On the other hand using subprocess.Popen gives you access to the process while it runs, including writing to it's .stdin which is how you send data to the server:
def server_command(cmd):
process.stdin.write(cmd+"\n") #just write the command to the input stream
process = None
executable = '"C:\Program Files\Java\jre1.8.0_111\bin\java.exe" -Xms4G -Xmx4G -jar craftbukkit-1.10.2.jar nogui java'
while True:
command=input()
command=command.lower()
if process is not None:
if command==("start"):
os.chdir(minecraft_dir)
process = subprocess.Popen(executable, stdin=subprocess.PIPE)
print("Server started.")
else:
server_command(command)
you can also pass stdout=subprocess.PIPE so you can also read it's output and stderr=subprocess.PIPE to read from it's error stream (if any)

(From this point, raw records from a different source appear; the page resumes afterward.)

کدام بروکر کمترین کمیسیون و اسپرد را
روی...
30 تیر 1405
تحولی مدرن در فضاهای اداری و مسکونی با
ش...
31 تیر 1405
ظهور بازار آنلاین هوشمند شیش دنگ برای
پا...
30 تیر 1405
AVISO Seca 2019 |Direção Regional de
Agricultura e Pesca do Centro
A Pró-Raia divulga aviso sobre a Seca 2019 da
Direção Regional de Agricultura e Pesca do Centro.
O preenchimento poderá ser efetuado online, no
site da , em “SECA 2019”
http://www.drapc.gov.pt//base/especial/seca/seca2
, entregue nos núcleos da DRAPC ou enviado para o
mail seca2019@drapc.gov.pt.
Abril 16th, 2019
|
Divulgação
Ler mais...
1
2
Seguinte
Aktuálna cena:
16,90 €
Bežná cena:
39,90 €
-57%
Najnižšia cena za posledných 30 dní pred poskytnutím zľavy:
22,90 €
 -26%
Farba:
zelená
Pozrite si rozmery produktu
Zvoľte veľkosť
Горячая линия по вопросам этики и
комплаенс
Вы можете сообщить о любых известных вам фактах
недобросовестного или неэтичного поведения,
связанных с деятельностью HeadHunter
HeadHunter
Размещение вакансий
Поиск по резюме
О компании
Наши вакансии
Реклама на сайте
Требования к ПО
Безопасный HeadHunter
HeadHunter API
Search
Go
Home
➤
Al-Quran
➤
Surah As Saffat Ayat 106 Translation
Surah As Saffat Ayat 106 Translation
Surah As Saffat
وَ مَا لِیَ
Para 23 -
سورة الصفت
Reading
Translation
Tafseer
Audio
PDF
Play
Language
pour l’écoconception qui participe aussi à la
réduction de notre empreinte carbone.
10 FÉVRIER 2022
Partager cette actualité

As well instead of process.stdin.write(cmd+"\n") you could also use the file optional parameter of the print function, so this:
print(cmd, file=process.stdin)
Will write the data to process.stdin formatted in the same way that print normally does, like ending with newline for you unless passing end= to override it etc.

Both of the above answers do not work in the environment I tried them in.
I think the best way is to use RCON, not sending keys to a window.
RCON is the protocol used by games to run commands.
Many python libraries support Minecraft RCON, and the default server.properties file has an option for RCON.
We will use the python module: MCRON.
Install it. It works for windows, mac, linux.
Type:
pip install mcrcon
Lets configure your server to allow RCON.
In server.properties, find the line 'enable-rcon' and make it look like this:
enable-rcon=true
Restart and stop your server.
Find the line 'rcon.password' and set it to any password you will remember.
You can leave the port default at 25575.
Now, open your terminal and type:
mcron localhost
Or your server ip.
You will be prompted to enter the password you set.
Then you can run commands and will get the result.
But we are doing this with python, not the PYPI MCRON scripts - so do this.
from mcrcon import MCRcon as r
with r('localhost', 'insertyourpasswordhere') as mcr:
resp = mcr.command('/list')
print(resp) #there are 0/20 players online: - This will be different for you.